Starting at the line with "Figure 2. The" and ending at the line with "Table 1. Reaction", print exactly the lines of the entries below. Pictures do not belong in the copy.

RECORDED DATA -
————
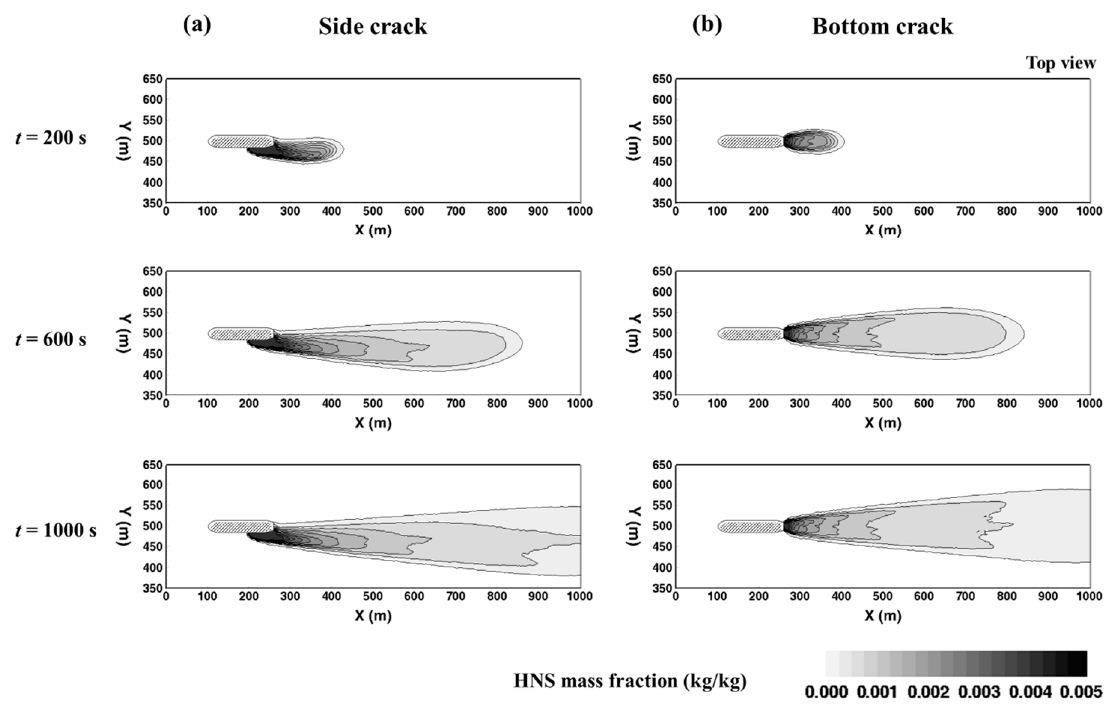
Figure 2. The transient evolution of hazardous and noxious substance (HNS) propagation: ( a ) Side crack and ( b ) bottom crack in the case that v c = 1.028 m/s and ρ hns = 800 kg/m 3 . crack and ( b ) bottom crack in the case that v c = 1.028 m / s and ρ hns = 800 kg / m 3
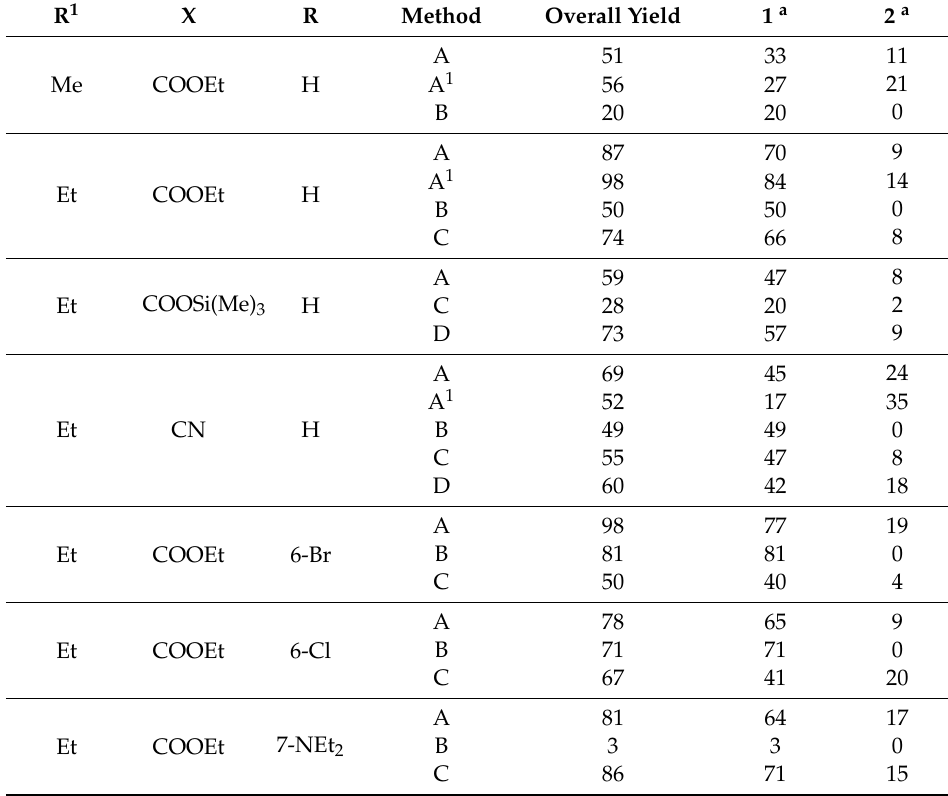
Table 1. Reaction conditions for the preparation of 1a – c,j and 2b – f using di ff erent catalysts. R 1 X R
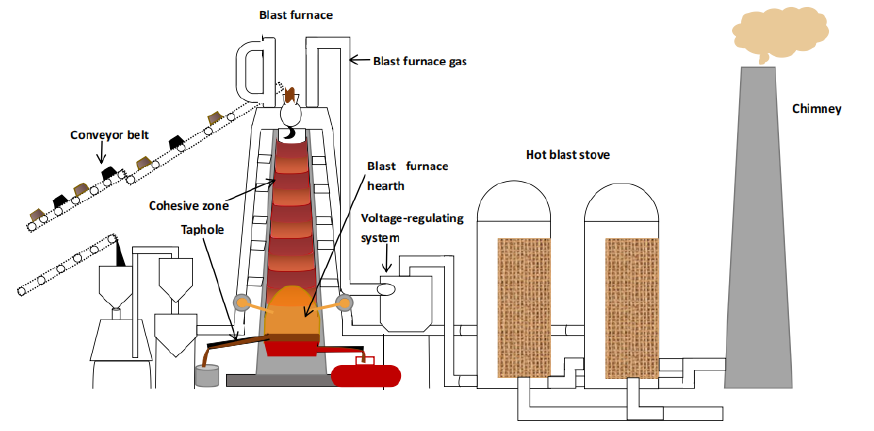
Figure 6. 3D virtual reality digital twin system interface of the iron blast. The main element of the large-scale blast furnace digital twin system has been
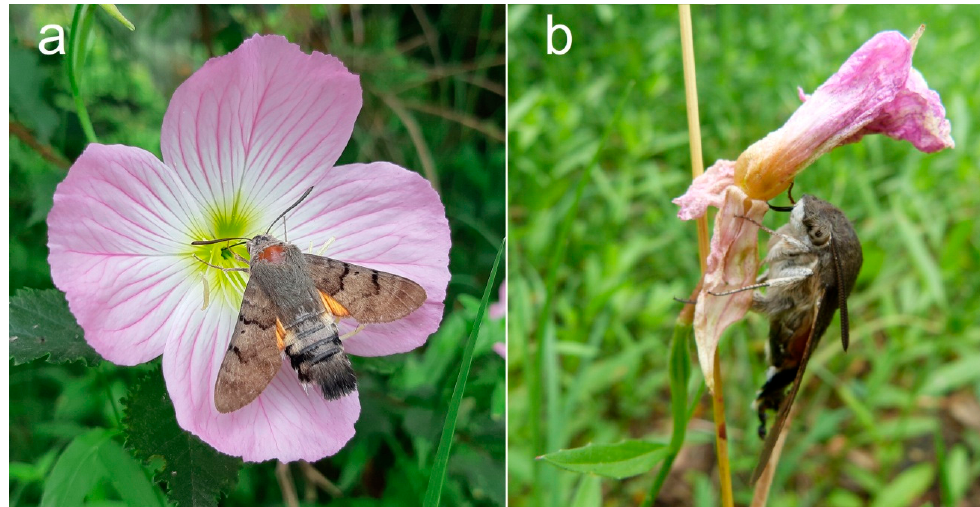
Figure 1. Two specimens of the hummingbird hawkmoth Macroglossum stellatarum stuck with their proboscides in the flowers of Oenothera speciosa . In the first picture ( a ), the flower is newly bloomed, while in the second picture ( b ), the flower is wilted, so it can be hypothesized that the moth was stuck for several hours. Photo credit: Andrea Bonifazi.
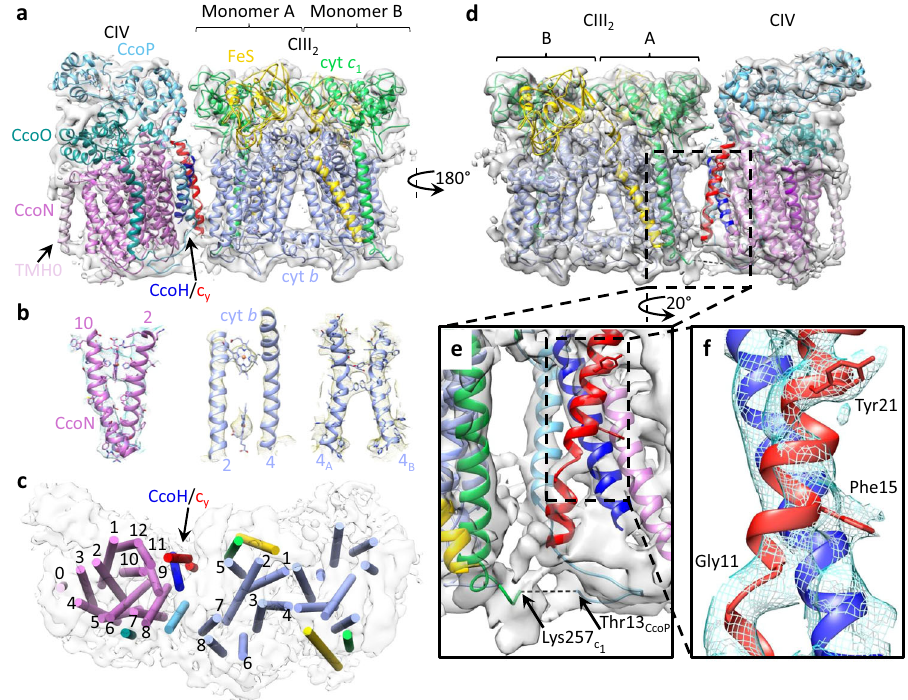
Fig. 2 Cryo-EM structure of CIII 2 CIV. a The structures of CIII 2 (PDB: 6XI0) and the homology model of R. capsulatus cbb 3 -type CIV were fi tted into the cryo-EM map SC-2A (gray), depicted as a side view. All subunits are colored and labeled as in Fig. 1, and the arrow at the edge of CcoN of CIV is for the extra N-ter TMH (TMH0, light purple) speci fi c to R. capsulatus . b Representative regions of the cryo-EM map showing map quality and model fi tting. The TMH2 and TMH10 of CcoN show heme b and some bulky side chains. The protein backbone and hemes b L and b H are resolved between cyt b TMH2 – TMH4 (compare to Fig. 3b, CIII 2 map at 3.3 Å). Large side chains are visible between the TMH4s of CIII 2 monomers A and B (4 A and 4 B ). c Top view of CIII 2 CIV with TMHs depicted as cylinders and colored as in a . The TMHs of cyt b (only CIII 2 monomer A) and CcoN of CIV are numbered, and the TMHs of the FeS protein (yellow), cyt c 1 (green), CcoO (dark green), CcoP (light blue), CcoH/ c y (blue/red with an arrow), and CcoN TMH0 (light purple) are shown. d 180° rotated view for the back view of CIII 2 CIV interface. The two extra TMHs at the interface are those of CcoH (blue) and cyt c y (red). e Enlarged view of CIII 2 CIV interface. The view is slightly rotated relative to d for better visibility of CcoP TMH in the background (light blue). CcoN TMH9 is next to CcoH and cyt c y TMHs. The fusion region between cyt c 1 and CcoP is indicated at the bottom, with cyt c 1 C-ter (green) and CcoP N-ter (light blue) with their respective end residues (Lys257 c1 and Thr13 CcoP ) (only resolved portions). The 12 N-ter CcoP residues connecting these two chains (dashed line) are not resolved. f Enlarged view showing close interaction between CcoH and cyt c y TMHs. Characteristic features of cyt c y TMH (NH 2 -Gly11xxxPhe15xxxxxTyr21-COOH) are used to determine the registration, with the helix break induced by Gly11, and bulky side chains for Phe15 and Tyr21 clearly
————
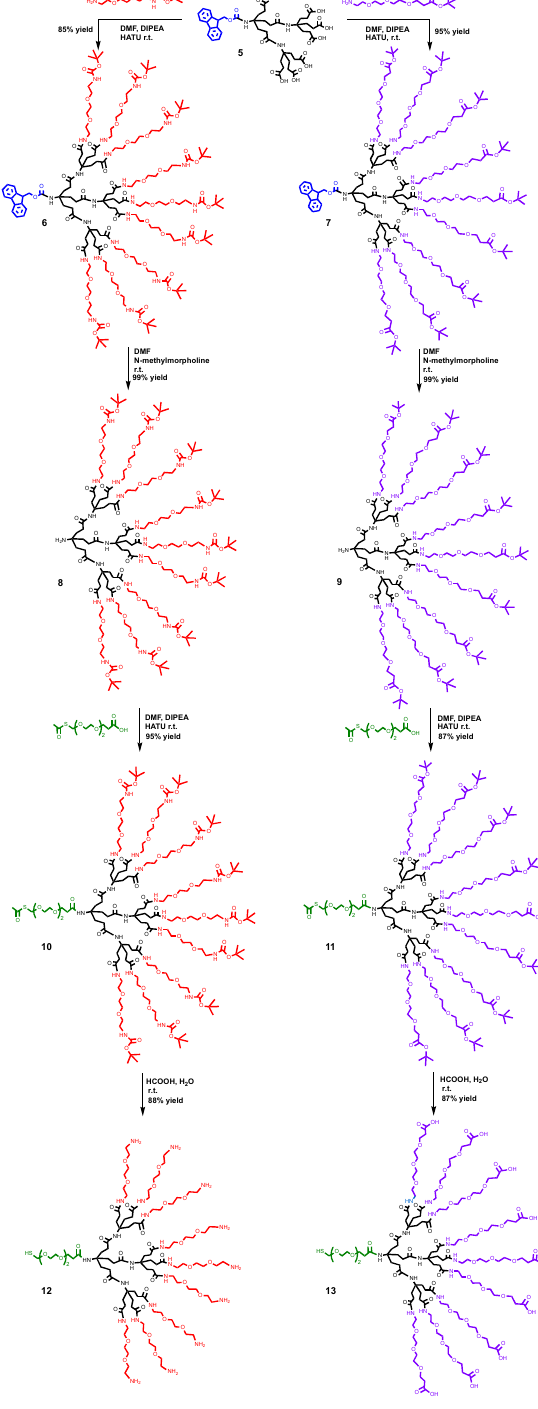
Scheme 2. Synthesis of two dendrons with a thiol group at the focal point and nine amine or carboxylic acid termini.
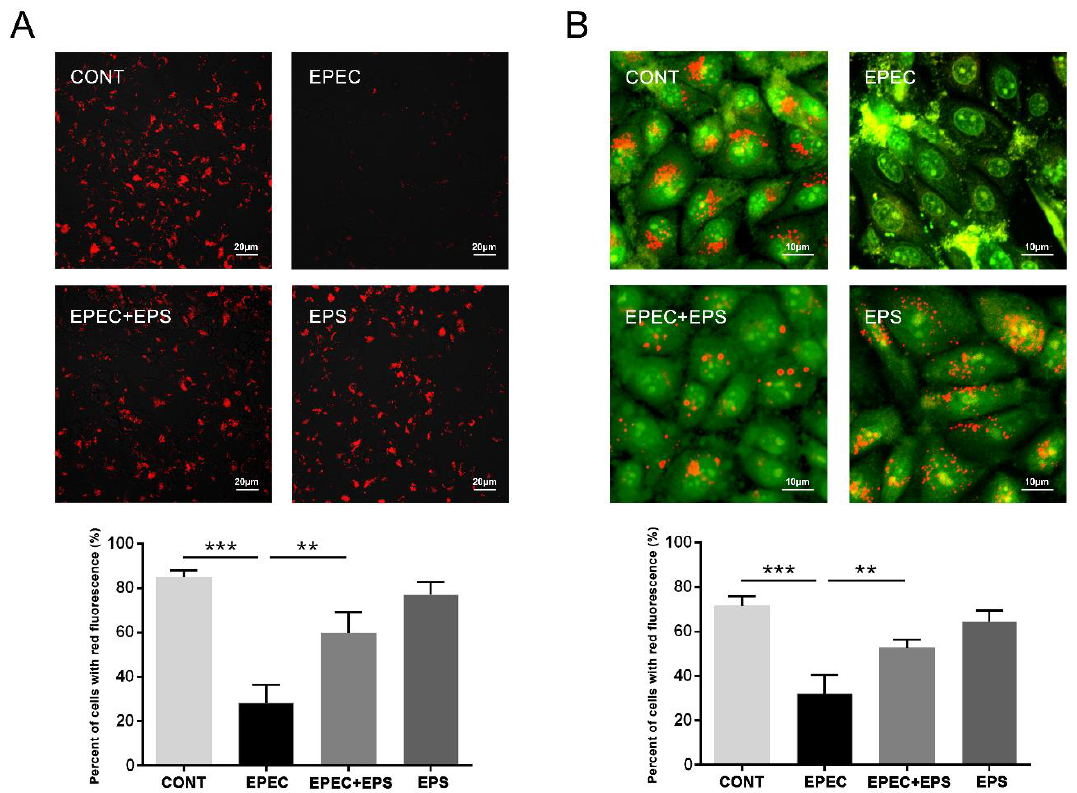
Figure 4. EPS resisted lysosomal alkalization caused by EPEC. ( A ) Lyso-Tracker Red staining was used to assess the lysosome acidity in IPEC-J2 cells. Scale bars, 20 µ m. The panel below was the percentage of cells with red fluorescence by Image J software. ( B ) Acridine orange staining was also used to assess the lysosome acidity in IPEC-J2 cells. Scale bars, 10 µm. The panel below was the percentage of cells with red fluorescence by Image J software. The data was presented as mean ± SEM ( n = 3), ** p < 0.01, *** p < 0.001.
————
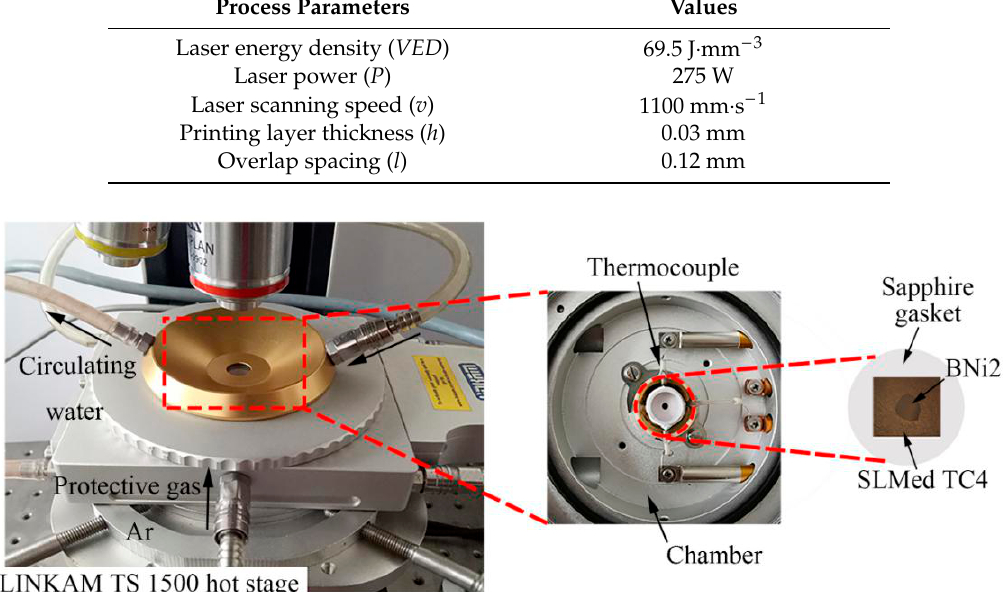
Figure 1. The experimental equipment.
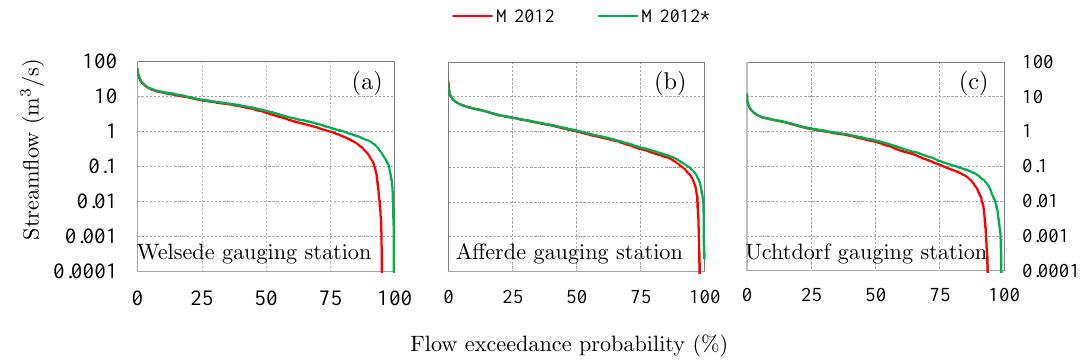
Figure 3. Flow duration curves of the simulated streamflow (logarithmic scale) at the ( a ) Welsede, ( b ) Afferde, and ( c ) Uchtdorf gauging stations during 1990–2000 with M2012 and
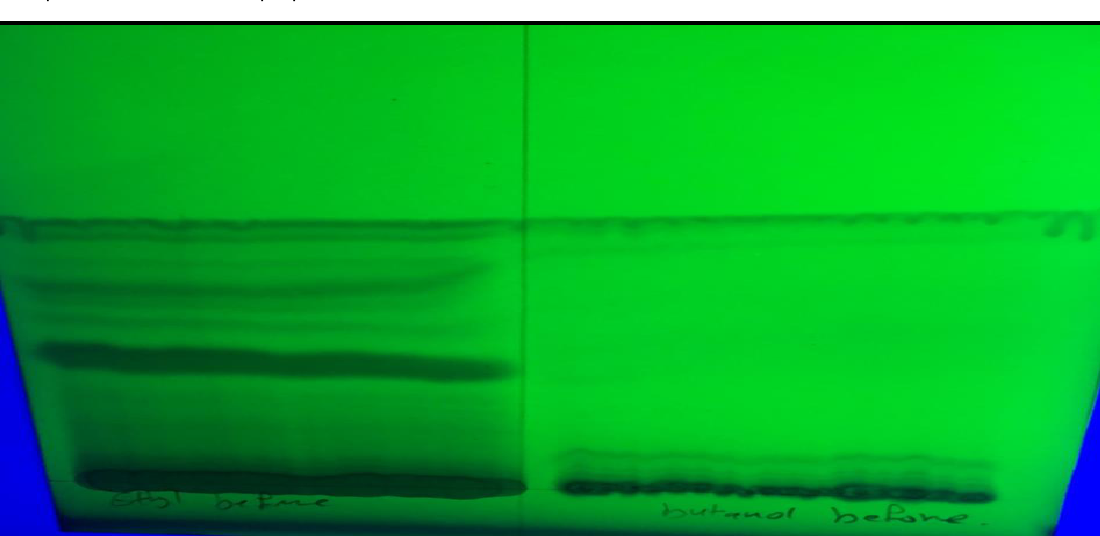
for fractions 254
————
SOLVED EXERCISE -
Figure 2. The transient evolution of hazardous and noxious substance (HNS) propagation: ( a ) Side crack and ( b ) bottom crack in the case that v c = 1.028 m/s and ρ hns = 800 kg/m 3 . crack and ( b ) bottom crack in the case that v c = 1.028 m / s and ρ hns = 800 kg / m 3
Table 1. Reaction conditions for the preparation of 1a – c,j and 2b – f using di ff erent catalysts. R 1 X R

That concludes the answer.